GIVEN TASK: Quote every line in the entries below, keeping each one word for word.

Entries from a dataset
****************************************

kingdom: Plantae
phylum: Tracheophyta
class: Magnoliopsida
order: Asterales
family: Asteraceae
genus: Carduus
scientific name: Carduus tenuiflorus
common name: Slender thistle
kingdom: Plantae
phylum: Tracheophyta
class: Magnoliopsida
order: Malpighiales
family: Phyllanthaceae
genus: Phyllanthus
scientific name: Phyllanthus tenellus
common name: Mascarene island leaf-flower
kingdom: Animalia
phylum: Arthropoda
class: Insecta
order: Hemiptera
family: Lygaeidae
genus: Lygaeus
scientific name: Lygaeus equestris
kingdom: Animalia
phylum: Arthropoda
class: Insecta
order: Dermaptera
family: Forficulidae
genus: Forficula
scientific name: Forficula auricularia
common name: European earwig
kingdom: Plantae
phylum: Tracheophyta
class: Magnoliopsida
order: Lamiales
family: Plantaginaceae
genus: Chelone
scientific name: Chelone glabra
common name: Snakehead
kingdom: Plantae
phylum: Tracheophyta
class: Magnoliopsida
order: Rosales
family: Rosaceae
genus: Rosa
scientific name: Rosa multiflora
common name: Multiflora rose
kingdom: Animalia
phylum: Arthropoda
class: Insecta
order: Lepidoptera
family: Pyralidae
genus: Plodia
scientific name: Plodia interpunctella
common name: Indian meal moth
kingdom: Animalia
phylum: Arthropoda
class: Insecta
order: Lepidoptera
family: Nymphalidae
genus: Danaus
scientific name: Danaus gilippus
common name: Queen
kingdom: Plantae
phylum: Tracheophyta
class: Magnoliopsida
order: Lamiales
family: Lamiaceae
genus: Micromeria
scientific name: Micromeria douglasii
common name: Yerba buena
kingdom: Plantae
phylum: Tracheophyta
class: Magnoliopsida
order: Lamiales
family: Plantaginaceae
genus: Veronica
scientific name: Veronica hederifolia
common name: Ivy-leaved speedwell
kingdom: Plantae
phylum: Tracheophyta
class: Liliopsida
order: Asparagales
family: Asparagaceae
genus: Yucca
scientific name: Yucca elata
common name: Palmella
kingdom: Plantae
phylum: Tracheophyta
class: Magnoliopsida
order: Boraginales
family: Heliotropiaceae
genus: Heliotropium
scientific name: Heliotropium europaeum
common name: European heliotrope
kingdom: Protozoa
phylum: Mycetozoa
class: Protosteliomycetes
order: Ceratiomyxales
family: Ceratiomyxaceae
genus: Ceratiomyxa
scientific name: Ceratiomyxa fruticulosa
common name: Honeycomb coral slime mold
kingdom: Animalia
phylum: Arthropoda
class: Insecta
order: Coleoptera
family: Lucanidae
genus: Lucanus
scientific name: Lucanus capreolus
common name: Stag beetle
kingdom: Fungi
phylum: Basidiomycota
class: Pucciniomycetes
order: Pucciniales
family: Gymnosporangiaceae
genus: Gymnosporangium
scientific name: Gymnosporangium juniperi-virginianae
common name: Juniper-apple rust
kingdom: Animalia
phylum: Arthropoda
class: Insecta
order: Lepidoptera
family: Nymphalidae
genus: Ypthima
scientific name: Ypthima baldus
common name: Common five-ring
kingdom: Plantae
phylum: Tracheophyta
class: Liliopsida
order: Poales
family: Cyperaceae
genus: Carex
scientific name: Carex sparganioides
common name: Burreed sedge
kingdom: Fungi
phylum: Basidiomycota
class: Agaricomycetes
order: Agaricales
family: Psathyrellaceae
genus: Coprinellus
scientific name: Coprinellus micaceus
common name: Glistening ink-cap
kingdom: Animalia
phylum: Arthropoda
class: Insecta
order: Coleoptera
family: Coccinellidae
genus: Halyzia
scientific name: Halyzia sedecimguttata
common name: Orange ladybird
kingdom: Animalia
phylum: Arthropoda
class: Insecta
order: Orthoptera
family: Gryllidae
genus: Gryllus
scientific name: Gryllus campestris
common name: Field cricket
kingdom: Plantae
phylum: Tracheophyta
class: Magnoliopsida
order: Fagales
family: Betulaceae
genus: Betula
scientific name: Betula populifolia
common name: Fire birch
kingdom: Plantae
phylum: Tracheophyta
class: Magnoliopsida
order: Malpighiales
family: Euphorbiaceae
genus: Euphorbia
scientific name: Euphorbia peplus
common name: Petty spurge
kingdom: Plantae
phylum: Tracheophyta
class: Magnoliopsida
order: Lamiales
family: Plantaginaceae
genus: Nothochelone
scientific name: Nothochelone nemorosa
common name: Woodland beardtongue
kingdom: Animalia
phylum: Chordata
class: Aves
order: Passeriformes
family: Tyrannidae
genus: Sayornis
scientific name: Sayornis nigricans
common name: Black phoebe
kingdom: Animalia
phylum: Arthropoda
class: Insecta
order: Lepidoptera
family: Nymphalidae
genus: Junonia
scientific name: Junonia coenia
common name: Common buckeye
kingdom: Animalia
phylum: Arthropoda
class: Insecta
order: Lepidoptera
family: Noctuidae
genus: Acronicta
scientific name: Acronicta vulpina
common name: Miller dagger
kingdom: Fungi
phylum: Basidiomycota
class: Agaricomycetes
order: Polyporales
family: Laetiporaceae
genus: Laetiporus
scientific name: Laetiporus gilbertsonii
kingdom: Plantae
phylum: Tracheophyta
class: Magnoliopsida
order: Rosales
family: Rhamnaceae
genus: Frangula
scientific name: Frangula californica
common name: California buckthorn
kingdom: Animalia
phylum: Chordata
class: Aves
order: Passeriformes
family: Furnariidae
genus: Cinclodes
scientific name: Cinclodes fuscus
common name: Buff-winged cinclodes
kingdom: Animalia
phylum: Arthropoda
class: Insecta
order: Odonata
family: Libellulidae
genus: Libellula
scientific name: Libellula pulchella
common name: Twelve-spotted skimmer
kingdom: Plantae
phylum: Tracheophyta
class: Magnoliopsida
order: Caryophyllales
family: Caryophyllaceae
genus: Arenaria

****************************************

RESULT FOR THIS TASK:
kingdom: Plantae
phylum: Tracheophyta
class: Magnoliopsida
order: Asterales
family: Asteraceae
genus: Carduus
scientific name: Carduus tenuiflorus
common name: Slender thistle
kingdom: Plantae
phylum: Tracheophyta
class: Magnoliopsida
order: Malpighiales
family: Phyllanthaceae
genus: Phyllanthus
scientific name: Phyllanthus tenellus
common name: Mascarene island leaf-flower
kingdom: Animalia
phylum: Arthropoda
class: Insecta
order: Hemiptera
family: Lygaeidae
genus: Lygaeus
scientific name: Lygaeus equestris
kingdom: Animalia
phylum: Arthropoda
class: Insecta
order: Dermaptera
family: Forficulidae
genus: Forficula
scientific name: Forficula auricularia
common name: European earwig
kingdom: Plantae
phylum: Tracheophyta
class: Magnoliopsida
order: Lamiales
family: Plantaginaceae
genus: Chelone
scientific name: Chelone glabra
common name: Snakehead
kingdom: Plantae
phylum: Tracheophyta
class: Magnoliopsida
order: Rosales
family: Rosaceae
genus: Rosa
scientific name: Rosa multiflora
common name: Multiflora rose
kingdom: Animalia
phylum: Arthropoda
class: Insecta
order: Lepidoptera
family: Pyralidae
genus: Plodia
scientific name: Plodia interpunctella
common name: Indian meal moth
kingdom: Animalia
phylum: Arthropoda
class: Insecta
order: Lepidoptera
family: Nymphalidae
genus: Danaus
scientific name: Danaus gilippus
common name: Queen
kingdom: Plantae
phylum: Tracheophyta
class: Magnoliopsida
order: Lamiales
family: Lamiaceae
genus: Micromeria
scientific name: Micromeria douglasii
common name: Yerba buena
kingdom: Plantae
phylum: Tracheophyta
class: Magnoliopsida
order: Lamiales
family: Plantaginaceae
genus: Veronica
scientific name: Veronica hederifolia
common name: Ivy-leaved speedwell
kingdom: Plantae
phylum: Tracheophyta
class: Liliopsida
order: Asparagales
family: Asparagaceae
genus: Yucca
scientific name: Yucca elata
common name: Palmella
kingdom: Plantae
phylum: Tracheophyta
class: Magnoliopsida
order: Boraginales
family: Heliotropiaceae
genus: Heliotropium
scientific name: Heliotropium europaeum
common name: European heliotrope
kingdom: Protozoa
phylum: Mycetozoa
class: Protosteliomycetes
order: Ceratiomyxales
family: Ceratiomyxaceae
genus: Ceratiomyxa
scientific name: Ceratiomyxa fruticulosa
common name: Honeycomb coral slime mold
kingdom: Animalia
phylum: Arthropoda
class: Insecta
order: Coleoptera
family: Lucanidae
genus: Lucanus
scientific name: Lucanus capreolus
common name: Stag beetle
kingdom: Fungi
phylum: Basidiomycota
class: Pucciniomycetes
order: Pucciniales
family: Gymnosporangiaceae
genus: Gymnosporangium
scientific name: Gymnosporangium juniperi-virginianae
common name: Juniper-apple rust
kingdom: Animalia
phylum: Arthropoda
class: Insecta
order: Lepidoptera
family: Nymphalidae
genus: Ypthima
scientific name: Ypthima baldus
common name: Common five-ring
kingdom: Plantae
phylum: Tracheophyta
class: Liliopsida
order: Poales
family: Cyperaceae
genus: Carex
scientific name: Carex sparganioides
common name: Burreed sedge
kingdom: Fungi
phylum: Basidiomycota
class: Agaricomycetes
order: Agaricales
family: Psathyrellaceae
genus: Coprinellus
scientific name: Coprinellus micaceus
common name: Glistening ink-cap
kingdom: Animalia
phylum: Arthropoda
class: Insecta
order: Coleoptera
family: Coccinellidae
genus: Halyzia
scientific name: Halyzia sedecimguttata
common name: Orange ladybird
kingdom: Animalia
phylum: Arthropoda
class: Insecta
order: Orthoptera
family: Gryllidae
genus: Gryllus
scientific name: Gryllus campestris
common name: Field cricket
kingdom: Plantae
phylum: Tracheophyta
class: Magnoliopsida
order: Fagales
family: Betulaceae
genus: Betula
scientific name: Betula populifolia
common name: Fire birch
kingdom: Plantae
phylum: Tracheophyta
class: Magnoliopsida
order: Malpighiales
family: Euphorbiaceae
genus: Euphorbia
scientific name: Euphorbia peplus
common name: Petty spurge
kingdom: Plantae
phylum: Tracheophyta
class: Magnoliopsida
order: Lamiales
family: Plantaginaceae
genus: Nothochelone
scientific name: Nothochelone nemorosa
common name: Woodland beardtongue
kingdom: Animalia
phylum: Chordata
class: Aves
order: Passeriformes
family: Tyrannidae
genus: Sayornis
scientific name: Sayornis nigricans
common name: Black phoebe
kingdom: Animalia
phylum: Arthropoda
class: Insecta
order: Lepidoptera
family: Nymphalidae
genus: Junonia
scientific name: Junonia coenia
common name: Common buckeye
kingdom: Animalia
phylum: Arthropoda
class: Insecta
order: Lepidoptera
family: Noctuidae
genus: Acronicta
scientific name: Acronicta vulpina
common name: Miller dagger
kingdom: Fungi
phylum: Basidiomycota
class: Agaricomycetes
order: Polyporales
family: Laetiporaceae
genus: Laetiporus
scientific name: Laetiporus gilbertsonii
kingdom: Plantae
phylum: Tracheophyta
class: Magnoliopsida
order: Rosales
family: Rhamnaceae
genus: Frangula
scientific name: Frangula californica
common name: California buckthorn
kingdom: Animalia
phylum: Chordata
class: Aves
order: Passeriformes
family: Furnariidae
genus: Cinclodes
scientific name: Cinclodes fuscus
common name: Buff-winged cinclodes
kingdom: Animalia
phylum: Arthropoda
class: Insecta
order: Odonata
family: Libellulidae
genus: Libellula
scientific name: Libellula pulchella
common name: Twelve-spotted skimmer
kingdom: Plantae
phylum: Tracheophyta
class: Magnoliopsida
order: Caryophyllales
family: Caryophyllaceae
genus: Arenaria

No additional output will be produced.